Toute cette agitation (au sens quasi chimique du terme) autour de la proposition de loi dite PULN ( Prix Unique du livre) ou Prisunic en langage plus trivial fait remonter des abysses des peurs, des craintes mais finalement des espoirs.
Sans revenir sur le versant législatif et juridique de la chose, dont les tenants ont été analysés par l'IABD (en détail cette déclaration et encore ces amendements) et soutenant pleinement cette position, je vois que l'ébullition finalement a le mérite de clarifier la situation.
Dire que le livre numérique en France est dans une position difficile n'a rien d'inconvenant. Le système d'accès parcellisé entre plusieurs e-distributeurs rend assez opaque sa visibilité, les DRM compliquent à souhait les téléchargements, l'indigence actuelle de l'offre déçoit. C'est le début, dit-on, attendez, vous allez voir.
Ce qu'on voit c'est une séance d'Assemblée nationale digne des débats et votes de la Dadvsi en 2005 avec un bâclage remarquable. Les lobbies (ne soyons pas naïfs) avaient un peu préparé le terrain. Soit.
Là-dessus, l'AFP elle-même annonce le vote de la loi : nenni, une navette vers le Sénat s'impose. La promulgation serait autour de mai 2011.
Passant là-dessus, et si on retournait aux fondements mêmes ? Le livre numérique pour une bibliothèque fait partie d'une nouvelle approche d'accès (au savoir, à la connaissance). Pourquoi cet accès n'est-il pas partie intégrante du prix, fixé, rappelons-le par l'éditeur ?
Dire que les bibliothèques ne veulent pas payer est un mauvais procès. Avant la loi, on en parlait déjà et les pionniers ont pris les abonnements aux plateformes et services disponibles. Pendant la loi, ça continue, les recherches, les essais, parce que les dispositifs ont besoin d'être améliorés.
Et après la loi, quoiqu'il arrive, les bibliothèques seront présentes sur ce terrain.

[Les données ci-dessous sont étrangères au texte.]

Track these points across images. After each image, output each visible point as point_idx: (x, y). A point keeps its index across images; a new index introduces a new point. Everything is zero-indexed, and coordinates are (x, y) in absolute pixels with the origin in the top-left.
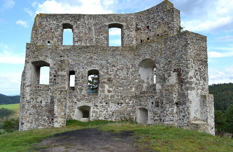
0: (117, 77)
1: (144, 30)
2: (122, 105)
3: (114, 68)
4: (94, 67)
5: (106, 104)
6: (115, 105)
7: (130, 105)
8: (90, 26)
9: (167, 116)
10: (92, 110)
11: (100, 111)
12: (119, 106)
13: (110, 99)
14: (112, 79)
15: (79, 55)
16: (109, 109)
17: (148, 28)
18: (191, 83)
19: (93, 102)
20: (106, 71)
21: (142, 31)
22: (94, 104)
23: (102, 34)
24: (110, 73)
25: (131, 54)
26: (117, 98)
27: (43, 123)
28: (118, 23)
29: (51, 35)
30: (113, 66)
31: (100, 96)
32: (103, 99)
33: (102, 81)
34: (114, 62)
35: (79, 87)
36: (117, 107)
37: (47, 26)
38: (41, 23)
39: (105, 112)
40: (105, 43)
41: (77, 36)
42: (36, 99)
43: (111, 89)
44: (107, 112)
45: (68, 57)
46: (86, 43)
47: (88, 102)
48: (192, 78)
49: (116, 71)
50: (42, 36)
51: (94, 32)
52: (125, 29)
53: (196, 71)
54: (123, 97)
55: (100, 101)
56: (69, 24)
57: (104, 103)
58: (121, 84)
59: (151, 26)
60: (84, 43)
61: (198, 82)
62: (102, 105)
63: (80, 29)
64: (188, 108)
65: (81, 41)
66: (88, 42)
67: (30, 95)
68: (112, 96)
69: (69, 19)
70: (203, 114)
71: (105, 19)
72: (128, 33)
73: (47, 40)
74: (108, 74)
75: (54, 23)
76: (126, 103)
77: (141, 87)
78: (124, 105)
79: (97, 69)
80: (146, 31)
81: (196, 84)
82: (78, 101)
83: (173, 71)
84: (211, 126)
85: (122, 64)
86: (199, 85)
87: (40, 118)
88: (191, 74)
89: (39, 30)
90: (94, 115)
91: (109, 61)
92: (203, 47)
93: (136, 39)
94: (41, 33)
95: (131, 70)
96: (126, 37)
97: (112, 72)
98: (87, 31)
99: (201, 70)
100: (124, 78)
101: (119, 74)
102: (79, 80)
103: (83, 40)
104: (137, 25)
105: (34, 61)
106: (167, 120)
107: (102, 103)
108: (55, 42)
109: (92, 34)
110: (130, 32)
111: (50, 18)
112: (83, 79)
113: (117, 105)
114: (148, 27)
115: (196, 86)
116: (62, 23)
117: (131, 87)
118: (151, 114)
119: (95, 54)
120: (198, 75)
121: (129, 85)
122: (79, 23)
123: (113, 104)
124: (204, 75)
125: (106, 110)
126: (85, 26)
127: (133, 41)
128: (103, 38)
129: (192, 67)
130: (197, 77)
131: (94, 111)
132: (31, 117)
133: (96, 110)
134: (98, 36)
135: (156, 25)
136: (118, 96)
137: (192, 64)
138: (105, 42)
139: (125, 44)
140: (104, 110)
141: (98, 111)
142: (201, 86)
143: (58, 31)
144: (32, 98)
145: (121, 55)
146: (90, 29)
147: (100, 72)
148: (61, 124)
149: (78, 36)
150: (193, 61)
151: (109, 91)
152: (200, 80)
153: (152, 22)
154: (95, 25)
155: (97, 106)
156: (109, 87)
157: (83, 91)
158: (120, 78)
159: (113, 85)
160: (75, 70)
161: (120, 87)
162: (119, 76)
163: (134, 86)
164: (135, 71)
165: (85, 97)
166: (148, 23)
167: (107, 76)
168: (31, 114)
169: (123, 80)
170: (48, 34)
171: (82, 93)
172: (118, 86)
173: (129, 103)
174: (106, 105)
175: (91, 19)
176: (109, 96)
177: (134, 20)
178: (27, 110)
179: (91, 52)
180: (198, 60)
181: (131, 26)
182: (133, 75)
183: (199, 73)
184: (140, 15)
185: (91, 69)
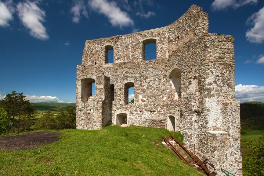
0: (150, 88)
1: (175, 41)
2: (155, 113)
3: (147, 80)
4: (129, 80)
5: (141, 111)
6: (149, 113)
7: (161, 113)
8: (127, 45)
9: (186, 124)
10: (128, 117)
11: (135, 118)
12: (152, 114)
13: (143, 107)
14: (145, 90)
15: (117, 71)
16: (143, 117)
17: (178, 39)
18: (210, 90)
19: (130, 110)
20: (140, 83)
21: (173, 43)
22: (130, 112)
23: (137, 51)
24: (144, 85)
25: (162, 66)
26: (150, 106)
27: (92, 126)
28: (152, 38)
29: (97, 56)
30: (147, 78)
31: (135, 105)
32: (137, 107)
33: (137, 92)
34: (147, 74)
35: (118, 98)
36: (150, 114)
37: (93, 50)
38: (89, 48)
39: (139, 119)
40: (140, 59)
41: (116, 55)
42: (87, 107)
43: (144, 99)
44: (141, 118)
45: (108, 73)
46: (124, 60)
47: (125, 110)
48: (212, 84)
49: (149, 82)
50: (90, 58)
51: (130, 49)
52: (158, 43)
53: (217, 76)
54: (155, 105)
55: (135, 109)
56: (110, 45)
57: (138, 111)
58: (153, 94)
59: (181, 36)
60: (122, 60)
61: (219, 89)
62: (137, 113)
63: (119, 48)
64: (206, 116)
65: (120, 59)
66: (125, 59)
67: (81, 105)
68: (145, 105)
69: (110, 42)
70: (225, 123)
71: (140, 37)
72: (161, 47)
73: (94, 61)
74: (142, 86)
75: (98, 47)
76: (157, 111)
77: (172, 97)
78: (156, 112)
79: (132, 81)
80: (177, 42)
81: (217, 90)
82: (117, 110)
83: (193, 79)
84: (233, 137)
85: (154, 76)
86: (221, 92)
87: (90, 122)
88: (210, 79)
89: (88, 53)
90: (130, 121)
91: (143, 74)
92: (228, 49)
93: (168, 52)
94: (90, 56)
95: (163, 81)
96: (159, 51)
97: (145, 84)
98: (124, 49)
99: (224, 75)
100: (156, 89)
101: (151, 85)
102: (118, 92)
103: (121, 58)
104: (169, 37)
105: (83, 78)
106: (185, 128)
107: (137, 111)
108: (100, 62)
109: (129, 52)
110: (163, 45)
111: (95, 42)
112: (121, 91)
113: (150, 113)
114: (178, 37)
115: (216, 92)
116: (105, 45)
117: (163, 97)
118: (177, 122)
119: (130, 69)
120: (220, 80)
121: (161, 95)
122: (118, 43)
123: (147, 112)
124: (229, 80)
125: (140, 117)
126: (123, 45)
127: (165, 53)
128: (139, 54)
129: (212, 73)
130: (218, 83)
131: (130, 117)
132: (83, 122)
133: (132, 117)
134: (134, 53)
135: (184, 34)
136: (151, 105)
137: (211, 69)
138: (140, 57)
139: (158, 57)
140: (139, 117)
141: (134, 117)
142: (224, 93)
143: (102, 52)
144: (84, 107)
145: (152, 67)
146: (127, 47)
147: (135, 84)
148: (98, 127)
149: (118, 55)
150: (213, 66)
151: (143, 101)
152: (222, 87)
153: (181, 31)
154: (131, 43)
155: (132, 114)
156: (143, 97)
157: (121, 101)
158: (153, 88)
159: (146, 95)
160: (114, 84)
161: (153, 97)
162: (151, 87)
163: (166, 95)
164: (167, 82)
165: (123, 106)
166: (178, 33)
167: (141, 87)
168: (83, 119)
169: (155, 91)
170: (94, 56)
171: (121, 103)
172: (151, 96)
173: (161, 111)
174: (140, 113)
175: (128, 38)
176: (143, 105)
177: (167, 33)
178: (80, 116)
179: (127, 68)
180: (221, 65)
181: (164, 39)
182: (164, 86)
183: (221, 78)
184: (171, 27)
185: (126, 82)
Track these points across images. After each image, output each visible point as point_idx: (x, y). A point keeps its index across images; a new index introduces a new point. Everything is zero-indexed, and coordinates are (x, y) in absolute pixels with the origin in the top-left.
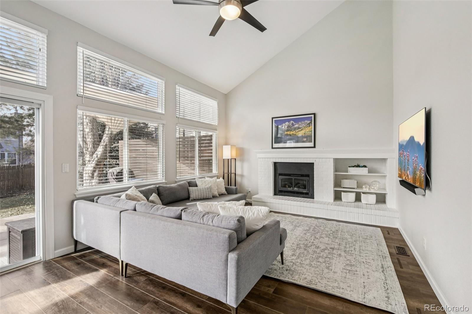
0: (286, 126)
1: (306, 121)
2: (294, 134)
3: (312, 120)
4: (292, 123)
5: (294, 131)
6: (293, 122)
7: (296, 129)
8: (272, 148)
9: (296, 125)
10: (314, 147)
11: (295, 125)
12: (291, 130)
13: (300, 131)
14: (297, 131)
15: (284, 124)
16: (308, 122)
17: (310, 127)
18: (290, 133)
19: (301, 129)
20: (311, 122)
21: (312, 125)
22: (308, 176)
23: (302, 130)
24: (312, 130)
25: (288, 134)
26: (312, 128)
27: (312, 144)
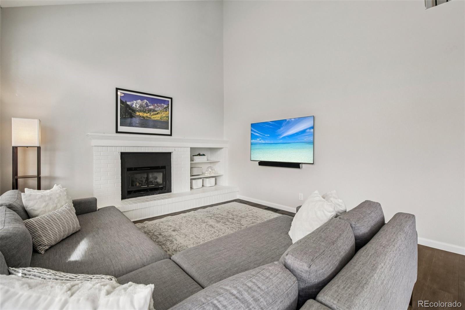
0: (137, 105)
1: (162, 104)
2: (148, 117)
3: (168, 105)
4: (146, 102)
5: (148, 113)
6: (148, 102)
7: (150, 111)
8: (117, 132)
9: (151, 106)
10: (171, 135)
11: (149, 106)
12: (144, 111)
13: (156, 114)
14: (152, 114)
15: (135, 102)
16: (165, 106)
17: (167, 112)
18: (143, 115)
19: (156, 112)
20: (168, 107)
21: (168, 110)
22: (164, 167)
23: (158, 114)
24: (169, 116)
25: (140, 115)
26: (169, 113)
27: (168, 132)
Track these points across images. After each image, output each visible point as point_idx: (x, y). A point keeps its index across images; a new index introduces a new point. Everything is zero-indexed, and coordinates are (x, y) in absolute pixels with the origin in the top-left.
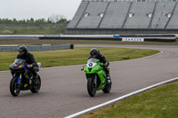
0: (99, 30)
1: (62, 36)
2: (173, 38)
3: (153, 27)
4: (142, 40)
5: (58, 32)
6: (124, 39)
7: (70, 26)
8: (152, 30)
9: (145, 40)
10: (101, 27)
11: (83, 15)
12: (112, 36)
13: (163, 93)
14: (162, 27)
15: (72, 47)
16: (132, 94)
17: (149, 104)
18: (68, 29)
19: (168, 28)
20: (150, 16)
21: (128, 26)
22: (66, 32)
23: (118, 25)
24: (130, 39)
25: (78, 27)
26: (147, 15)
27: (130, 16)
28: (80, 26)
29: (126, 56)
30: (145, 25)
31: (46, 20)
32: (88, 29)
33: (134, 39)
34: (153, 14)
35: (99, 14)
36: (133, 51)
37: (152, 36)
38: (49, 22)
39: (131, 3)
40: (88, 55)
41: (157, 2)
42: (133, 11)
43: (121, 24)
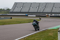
0: (20, 13)
1: (8, 14)
2: (45, 15)
3: (39, 12)
4: (35, 16)
6: (29, 16)
7: (11, 11)
8: (38, 13)
9: (36, 16)
10: (21, 11)
11: (15, 7)
12: (25, 15)
13: (41, 34)
14: (42, 12)
16: (32, 34)
17: (37, 38)
20: (38, 8)
21: (30, 11)
23: (27, 11)
25: (13, 11)
26: (37, 7)
27: (31, 8)
29: (30, 21)
30: (36, 11)
32: (17, 12)
33: (32, 16)
34: (39, 7)
35: (21, 7)
37: (38, 15)
38: (4, 10)
39: (31, 3)
40: (17, 21)
41: (40, 3)
42: (32, 6)
43: (28, 11)
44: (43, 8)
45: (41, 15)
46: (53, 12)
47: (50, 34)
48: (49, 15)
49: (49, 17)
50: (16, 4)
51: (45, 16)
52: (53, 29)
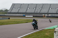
0: (18, 13)
1: (6, 15)
3: (36, 12)
4: (32, 16)
5: (5, 14)
6: (26, 16)
7: (9, 12)
8: (35, 13)
11: (13, 8)
12: (22, 15)
14: (39, 12)
15: (9, 19)
16: (28, 34)
17: (34, 37)
18: (8, 13)
19: (40, 12)
20: (35, 9)
21: (27, 12)
22: (7, 14)
24: (28, 16)
26: (34, 8)
27: (28, 9)
28: (12, 12)
31: (1, 10)
32: (14, 13)
33: (29, 16)
34: (36, 8)
35: (18, 8)
36: (29, 20)
37: (35, 15)
38: (2, 10)
39: (29, 4)
40: (14, 21)
41: (37, 4)
42: (29, 7)
43: (25, 11)
44: (40, 8)
45: (38, 15)
46: (49, 12)
47: (46, 34)
48: (46, 15)
49: (46, 17)
50: (14, 5)
51: (42, 17)
52: (49, 29)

On pourrait dire que lier le prix à la mission est un grossier amalgame. On pourait dire aussi que le livre numérique n'est pas qu'un prix et que parfois, souvent ou à égalité il est disponible dans des formats ouverts et libres parce que les droits d'auteur sont échus. Et ceux-là nous intéressent, dans cet ensemble de culture numérique ouverte. Et se tourner vers ce gisement sera peut-être (sans doute) un sacré échappatoire. Parce que l'Etat a failli sur ce dossier, parce que les 11 millions de lecteurs sauront tous pourquoi les bibliothèques ne proposeront pas de ces livres numériques homothétiques (et les autres?) si les conditions d'accès ne sont pas réunies. Parce que quelque part aujourd'hui, il y a besoin de comprendre comment se créent les champs numériques du savoir et d'y participer avec autre chose qu'un bon de commande administratif.
Finalement, la bonne leçon de Prisunic est peut-être celle-là : bibliothécaires, partez à la découverte des ressources numériques disponibles, créez-en de nouvelles, parlez-en avec les "gens", promouvez les littératures nouvelles, singulières (il y a des éditeurs qui sont prêts à le faire et qui le font).
Quand les territoires numériques commenceront à coïncider avec ces nouveaux territoires de vie, les offres "en l'air" seront bien moins attrayantes. Tant pis pour le marché. Tant mieux pour la culture.